§ **WHAT YOU HAVE TO DO**
Copy whichever lines of the data hold the word "such".

§ **DATA SHOWN**
--- START ---

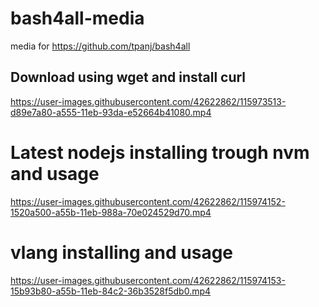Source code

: 
# bash4all-media
media for https://github.com/tpanj/bash4all

## Download using wget and install curl
https://user-images.githubusercontent.com/42622862/115973513-d89e7a80-a555-11eb-93da-e52664b41080.mp4

# Latest nodejs installing trough nvm and usage
https://user-images.githubusercontent.com/42622862/115974152-1520a500-a55b-11eb-988a-70e024529d70.mp4

# vlang installing and usage
https://user-images.githubusercontent.com/42622862/115974153-15b93b80-a55b-11eb-84c2-36b3528f5db0.mp4

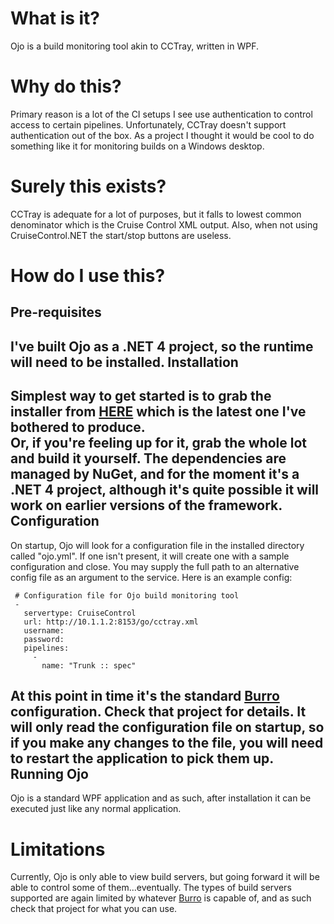 What is it?
===========
Ojo is a build monitoring tool akin to CCTray, written in WPF.

Why do this?
============
Primary reason is a lot of the CI setups I see use authentication to control access to certain pipelines.  Unfortunately, CCTray doesn't support authentication out of the box.  As a project I thought it would be cool to do something like it for monitoring builds on a Windows desktop.

Surely this exists?
===================
CCTray is adequate for a lot of purposes, but it falls to lowest common denominator which is the Cruise Control XML output.  Also, when not using CruiseControl.NET the start/stop buttons are useless.  

How do I use this?
==================
Pre-requisites
--------------
I've built Ojo as a .NET 4 project, so the runtime will need to be installed.
Installation
------------
Simplest way to get started is to grab the installer from [HERE](https://github.com/downloads/thenathanjones/ojo/Ojo-0.1.msi) which is the latest one I've bothered to produce.  
Or, if you're feeling up for it, grab the whole lot and build it yourself.  The dependencies are managed by NuGet, and for the moment it's a .NET 4 project, although it's quite possible it will work on earlier versions of the framework.
Configuration
-------------
On startup, Ojo will look for a configuration file in the installed directory called "ojo.yml".  If one isn't present, it will create one with a sample configuration and close.  You may supply the full path to an alternative config file as an argument to the service. 
Here is an example config:

     # Configuration file for Ojo build monitoring tool
     -
       servertype: CruiseControl
       url: http://10.1.1.2:8153/go/cctray.xml
       username: 
       password: 
       pipelines:
         -
           name: "Trunk :: spec"
           
At this point in time it's the standard [Burro](https://github.com/thenathanjones/burro) configuration.  Check that project for details.
It will only read the configuration file on startup, so if you make any changes to the file, you will need to restart the application to pick them up.
Running Ojo
-------------
Ojo is a standard WPF application and as such, after installation it can be executed just like any normal application.  

Limitations
===========
Currently, Ojo is only able to view build servers, but going forward it will be able to control some of them...eventually.
The types of build servers supported are again limited by whatever [Burro](https://github.com/thenathanjones/burro) is capable of, and as such check that project for what you can use.
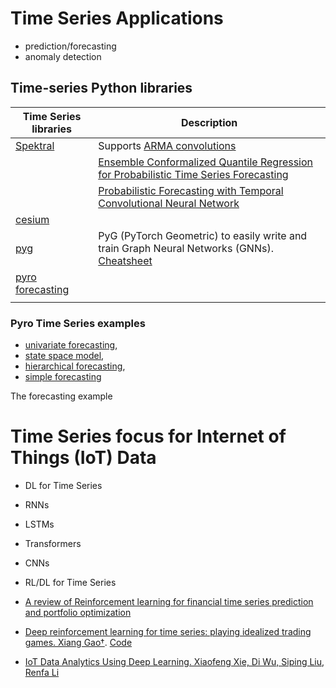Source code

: # Time Series Applications

 - prediction/forecasting
 - anomaly detection
 

## Time-series Python libraries

| Time Series libraries                                                    | Description                                                                                                              |
|--------------------------------------------------------------------------|--------------------------------------------------------------------------------------------------------------------------|
| [Spektral](https://github.com/danielegrattarola/spektral)                | Supports [ARMA convolutions](https://arxiv.org/abs/1901.01343)                                                           |
|                                                                          | [Ensemble Conformalized Quantile Regression for Probabilistic Time Series Forecasting](https://arxiv.org/abs/2202.08756) |
|                                                                          | [Probabilistic Forecasting with Temporal Convolutional Neural Network](https://github.com/oneday88/deepTCN)              |
| [cesium]()                                                               |                                                                                                                          |
| [pyg](https://pytorch-geometric.readthedocs.io/en/latest/)               | PyG (PyTorch Geometric) to easily write and train Graph Neural Networks (GNNs). [Cheatsheet](https://pytorch-geometric.readthedocs.io/en/latest/notes/cheatsheet.html)           |
| [pyro forecasting](https://docs.pyro.ai/en/stable/contrib.forecast.html) |                                                                                                                          |
|                                                                          |                                                                                                                          |


### Pyro Time Series examples

 - [univariate forecasting](http://pyro.ai/examples/forecasting_i.html),
 - [state space model](http://pyro.ai/examples/forecasting_ii.html),
 - [hierarchical forecasting](http://pyro.ai/examples/forecasting_iii.html),
 - [simple forecasting](http://pyro.ai/examples/forecast_simple.html) 

The forecasting example
 

# Time Series focus for Internet of Things (IoT) Data



 - DL for Time Series
  - RNNs
  - LSTMs
  - Transformers
  - CNNs
  
 - RL/DL for Time Series
  - [A review of Reinforcement learning for financial time series prediction and portfolio optimization](https://medium.com/journal-of-quantitative-finance/a-review-of-reinforcement-learning-for-financial-time-series-prediction-and-portfolio-optimisation-4cb2e92a23f3)
  - [Deep reinforcement learning for time series: playing idealized trading games. Xiang Gao†](https://arxiv.org/pdf/1803.03916.pdf). [Code](github.com/golsun/deep-RL-time-series)
 
 
 - [IoT Data Analytics Using Deep Learning. Xiaofeng Xie, Di Wu, Siping Liu, Renfa Li](https://arxiv.org/pdf/1708.03854.pdf)
 


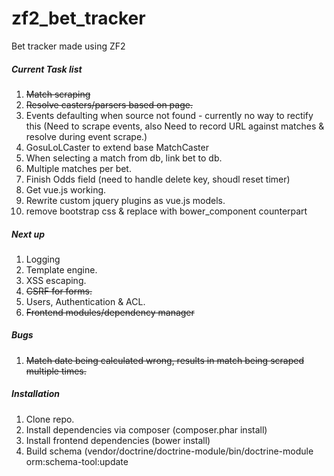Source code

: zf2_bet_tracker
===============

Bet tracker made using ZF2


##### Current Task list

1. ~~Match scraping~~
2. ~~Resolve casters/parsers based on page.~~
3. Events defaulting when source not found - currently no way to rectify this (Need to scrape events, also Need to record URL against matches & resolve during event scrape.)
4. GosuLoLCaster to extend base MatchCaster
5. When selecting a match from db, link bet to db.
6. Multiple matches per bet.
7. Finish Odds field (need to handle delete key, shoudl reset timer)
8. Get vue.js working.
9. Rewrite custom jquery plugins as vue.js models.
10. remove bootstrap css & replace with bower_component counterpart

##### Next up

1. Logging
2. Template engine.
3. XSS escaping.
4. ~~CSRF for forms.~~
5. Users, Authentication & ACL.
6. ~~Frontend modules/dependency manager~~


##### Bugs

1. ~~Match date being calculated wrong, results in match being scraped multiple times.~~




##### Installation

1. Clone repo.
2. Install dependencies via composer (composer.phar install)
3. Install frontend dependencies (bower install)
4. Build schema (vendor/doctrine/doctrine-module/bin/doctrine-module orm:schema-tool:update
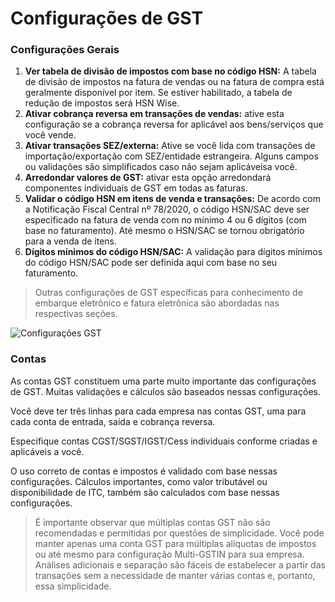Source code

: # Configurações de GST



### Configurações Gerais


1. **Ver tabela de divisão de impostos com base no código HSN:** A tabela de divisão de impostos na fatura de vendas ou na fatura de compra está geralmente disponível por item. Se estiver habilitado, a tabela de redução de impostos será HSN Wise.
2. **Ativar cobrança reversa em transações de vendas:** ative esta configuração se a cobrança reversa for aplicável aos bens/serviços que você vende.
3. **Ativar transações SEZ/externa:** Ative se você lida com transações de importação/exportação com SEZ/entidade estrangeira. Alguns campos ou validações são simplificados caso não sejam aplicáveis ​​a você.
4. **Arredondar valores de GST:** ativar esta opção arredondará componentes individuais de GST em todas as faturas.
5. **Validar o código HSN em itens de venda e transações:** De acordo com a Notificação Fiscal Central nº 78/2020, o código HSN/SAC deve ser especificado na fatura de venda com no mínimo 4 ou 6 dígitos (com base no faturamento). Até mesmo o HSN/SAC se tornou obrigatório para a venda de itens.
6. **Dígitos mínimos do código HSN/SAC:** A validação para dígitos mínimos do código HSN/SAC pode ser definida aqui com base no seu faturamento.



> 
> Outras configurações de GST específicas para conhecimento de embarque eletrônico e fatura eletrônica são abordadas nas respectivas seções.
> 
> 
> 


![Configurações GST](/files/gst_settings.png)


### Contas


As contas GST constituem uma parte muito importante das configurações de GST. Muitas validações e cálculos são baseados nessas configurações.


Você deve ter três linhas para cada empresa nas contas GST, uma para cada conta de entrada, saída e cobrança reversa.


Especifique contas CGST/SGST/IGST/Cess individuais conforme criadas e aplicáveis ​​a você.


O uso correto de contas e impostos é validado com base nessas configurações. Cálculos importantes, como valor tributável ou disponibilidade de ITC, também são calculados com base nessas configurações.



> 
> É importante observar que múltiplas contas GST não são recomendadas e permitidas por questões de simplicidade. Você pode manter apenas uma conta GST para múltiplas alíquotas de impostos ou até mesmo para configuração Multi-GSTIN para sua empresa. Análises adicionais e separação são fáceis de estabelecer a partir das transações sem a necessidade de manter várias contas e, portanto, essa simplicidade.
> 
> 
> 



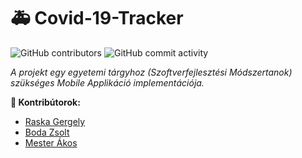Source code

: # **:ambulance: Covid-19-Tracker**

![GitHub contributors](https://img.shields.io/github/contributors/GTDiablo/Covid-19-Tracker?color=green) ![GitHub commit activity](https://img.shields.io/github/commit-activity/w/GTDiablo/Covid-19-Tracker?color=green)

_A projekt egy egyetemi tárgyhoz (Szoftverfejlesztési Módszertanok) szükséges Mobile Applikáció implementációja._

**:handshake: Kontribútorok:**
- [Raska Gergely](www.github.com/wenjaze)
- [Boda Zsolt](www.github.com/GTDiablo)
- [Mester Ákos](www.github.com/mesterakos963)
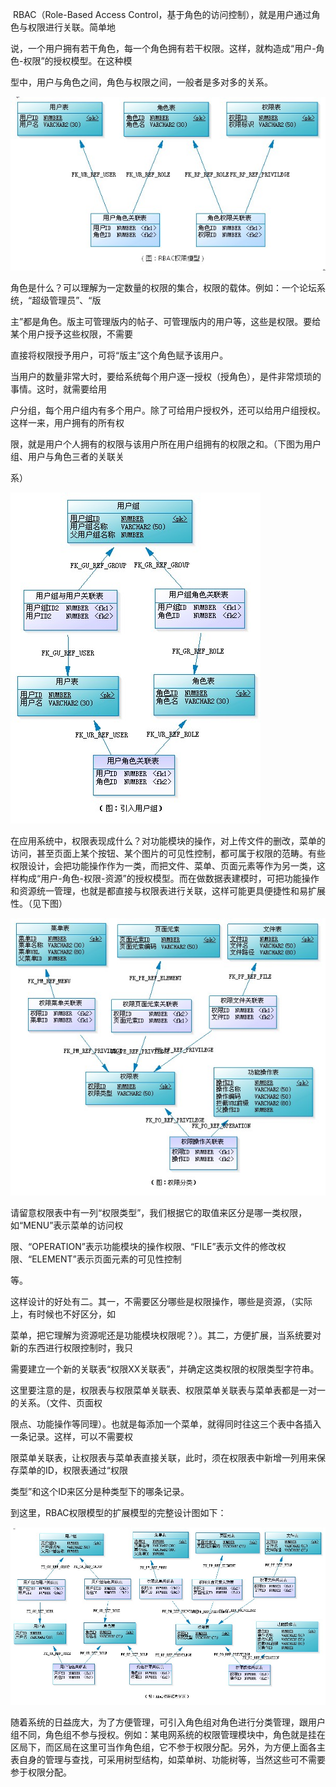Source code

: ​		RBAC（Role-Based Access Control，基于角色的访问控制），就是用户通过角色与权限进行关联。简单地

说，一个用户拥有若干角色，每一个角色拥有若干权限。这样，就构造成“用户-角色-权限”的授权模型。在这种模

型中，用户与角色之间，角色与权限之间，一般者是多对多的关系。

![](img/5-1.png)

​		角色是什么？可以理解为一定数量的权限的集合，权限的载体。例如：一个论坛系统，“超级管理员”、“版

主”都是角色。版主可管理版内的帖子、可管理版内的用户等，这些是权限。要给某个用户授予这些权限，不需要

直接将权限授予用户，可将“版主”这个角色赋予该用户。  

​		当用户的数量非常大时，要给系统每个用户逐一授权（授角色），是件非常烦琐的事情。这时，就需要给用

户分组，每个用户组内有多个用户。除了可给用户授权外，还可以给用户组授权。这样一来，用户拥有的所有权

限，就是用户个人拥有的权限与该用户所在用户组拥有的权限之和。（下图为用户组、用户与角色三者的关联关

系）

![](img/5-2.png)

​		在应用系统中，权限表现成什么？对功能模块的操作，对上传文件的删改，菜单的访问，甚至页面上某个按钮、某个图片的可见性控制，都可属于权限的范畴。有些权限设计，会把功能操作作为一类，而把文件、菜单、页面元素等作为另一类，这样构成“用户-角色-权限-资源”的授权模型。而在做数据表建模时，可把功能操作和资源统一管理，也就是都直接与权限表进行关联，这样可能更具便捷性和易扩展性。（见下图）

![](img/5-3.png)

​		请留意权限表中有一列“权限类型”，我们根据它的取值来区分是哪一类权限，如“MENU”表示菜单的访问权

限、“OPERATION”表示功能模块的操作权限、“FILE”表示文件的修改权限、“ELEMENT”表示页面元素的可见性控制

等。 

​		这样设计的好处有二。其一，不需要区分哪些是权限操作，哪些是资源，（实际上，有时候也不好区分，如

菜单，把它理解为资源呢还是功能模块权限呢？）。其二，方便扩展，当系统要对新的东西进行权限控制时，我只

需要建立一个新的关联表“权限XX关联表”，并确定这类权限的权限类型字符串。

​		这里要注意的是，权限表与权限菜单关联表、权限菜单关联表与菜单表都是一对一的关系。（文件、页面权

限点、功能操作等同理）。也就是每添加一个菜单，就得同时往这三个表中各插入一条记录。这样，可以不需要权

限菜单关联表，让权限表与菜单表直接关联，此时，须在权限表中新增一列用来保存菜单的ID，权限表通过“权限

类型”和这个ID来区分是种类型下的哪条记录。

到这里，RBAC权限模型的扩展模型的完整设计图如下：

![](img/5-4.png)

随着系统的日益庞大，为了方便管理，可引入角色组对角色进行分类管理，跟用户组不同，角色组不参与授权。例如：某电网系统的权限管理模块中，角色就是挂在区局下，而区局在这里可当作角色组，它不参于权限分配。另外，为方便上面各主表自身的管理与查找，可采用树型结构，如菜单树、功能树等，当然这些可不需要参于权限分配。

 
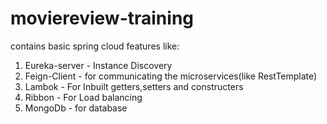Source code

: # moviereview-training


contains basic spring cloud features like:
1. Eureka-server - Instance Discovery
2. Feign-Client - for communicating the microservices(like RestTemplate)
3. Lambok - For Inbuilt getters,setters and constructers
4. Ribbon - For Load balancing 
5. MongoDb - for database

--- END ---

§ **THE ANSWER**
Ojo is a standard WPF application and as such, after installation it can be executed just like any normal application.  
The types of build servers supported are again limited by whatever [Burro](https://github.com/thenathanjones/burro) is capable of, and as such check that project for what you can use.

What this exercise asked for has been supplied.